Problem to solve:
Each record is to be transcribed exactly.

──────────────────────────────

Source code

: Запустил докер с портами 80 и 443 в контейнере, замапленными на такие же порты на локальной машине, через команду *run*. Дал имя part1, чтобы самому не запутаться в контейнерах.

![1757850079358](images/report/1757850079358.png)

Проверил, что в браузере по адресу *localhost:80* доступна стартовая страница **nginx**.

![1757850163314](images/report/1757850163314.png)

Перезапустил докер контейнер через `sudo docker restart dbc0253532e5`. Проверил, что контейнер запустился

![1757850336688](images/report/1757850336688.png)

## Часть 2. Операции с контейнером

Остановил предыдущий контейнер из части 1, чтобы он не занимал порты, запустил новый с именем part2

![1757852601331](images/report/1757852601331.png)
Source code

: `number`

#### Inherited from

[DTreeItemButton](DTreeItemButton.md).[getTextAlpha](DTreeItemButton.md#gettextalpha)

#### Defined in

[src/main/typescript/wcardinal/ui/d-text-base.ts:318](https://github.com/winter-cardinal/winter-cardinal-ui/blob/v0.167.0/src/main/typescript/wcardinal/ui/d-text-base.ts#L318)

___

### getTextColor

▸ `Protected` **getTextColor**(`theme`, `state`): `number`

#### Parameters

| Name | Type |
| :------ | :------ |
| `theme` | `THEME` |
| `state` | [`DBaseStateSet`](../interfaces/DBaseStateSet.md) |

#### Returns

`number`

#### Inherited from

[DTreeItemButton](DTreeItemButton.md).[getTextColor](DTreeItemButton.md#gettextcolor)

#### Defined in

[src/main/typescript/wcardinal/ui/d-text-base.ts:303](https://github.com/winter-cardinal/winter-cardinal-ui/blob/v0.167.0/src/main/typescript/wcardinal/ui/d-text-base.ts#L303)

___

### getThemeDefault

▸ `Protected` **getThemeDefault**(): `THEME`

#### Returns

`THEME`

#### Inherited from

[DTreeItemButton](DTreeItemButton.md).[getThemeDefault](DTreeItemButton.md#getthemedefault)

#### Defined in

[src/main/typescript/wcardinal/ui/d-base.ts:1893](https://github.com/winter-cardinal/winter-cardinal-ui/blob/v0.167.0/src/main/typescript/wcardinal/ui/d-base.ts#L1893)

──────────────────────────────

Your response:
Source code

: Запустил докер с портами 80 и 443 в контейнере, замапленными на такие же порты на локальной машине, через команду *run*. Дал имя part1, чтобы самому не запутаться в контейнерах.

![1757850079358](images/report/1757850079358.png)

Проверил, что в браузере по адресу *localhost:80* доступна стартовая страница **nginx**.

![1757850163314](images/report/1757850163314.png)

Перезапустил докер контейнер через `sudo docker restart dbc0253532e5`. Проверил, что контейнер запустился

![1757850336688](images/report/1757850336688.png)

## Часть 2. Операции с контейнером

Остановил предыдущий контейнер из части 1, чтобы он не занимал порты, запустил новый с именем part2

![1757852601331](images/report/1757852601331.png)
Source code

: `number`

#### Inherited from

[DTreeItemButton](DTreeItemButton.md).[getTextAlpha](DTreeItemButton.md#gettextalpha)

#### Defined in

[src/main/typescript/wcardinal/ui/d-text-base.ts:318](https://github.com/winter-cardinal/winter-cardinal-ui/blob/v0.167.0/src/main/typescript/wcardinal/ui/d-text-base.ts#L318)

___

### getTextColor

▸ `Protected` **getTextColor**(`theme`, `state`): `number`

#### Parameters

| Name | Type |
| :------ | :------ |
| `theme` | `THEME` |
| `state` | [`DBaseStateSet`](../interfaces/DBaseStateSet.md) |

#### Returns

`number`

#### Inherited from

[DTreeItemButton](DTreeItemButton.md).[getTextColor](DTreeItemButton.md#gettextcolor)

#### Defined in

[src/main/typescript/wcardinal/ui/d-text-base.ts:303](https://github.com/winter-cardinal/winter-cardinal-ui/blob/v0.167.0/src/main/typescript/wcardinal/ui/d-text-base.ts#L303)

___

### getThemeDefault

▸ `Protected` **getThemeDefault**(): `THEME`

#### Returns

`THEME`

#### Inherited from

[DTreeItemButton](DTreeItemButton.md).[getThemeDefault](DTreeItemButton.md#getthemedefault)

#### Defined in

[src/main/typescript/wcardinal/ui/d-base.ts:1893](https://github.com/winter-cardinal/winter-cardinal-ui/blob/v0.167.0/src/main/typescript/wcardinal/ui/d-base.ts#L1893)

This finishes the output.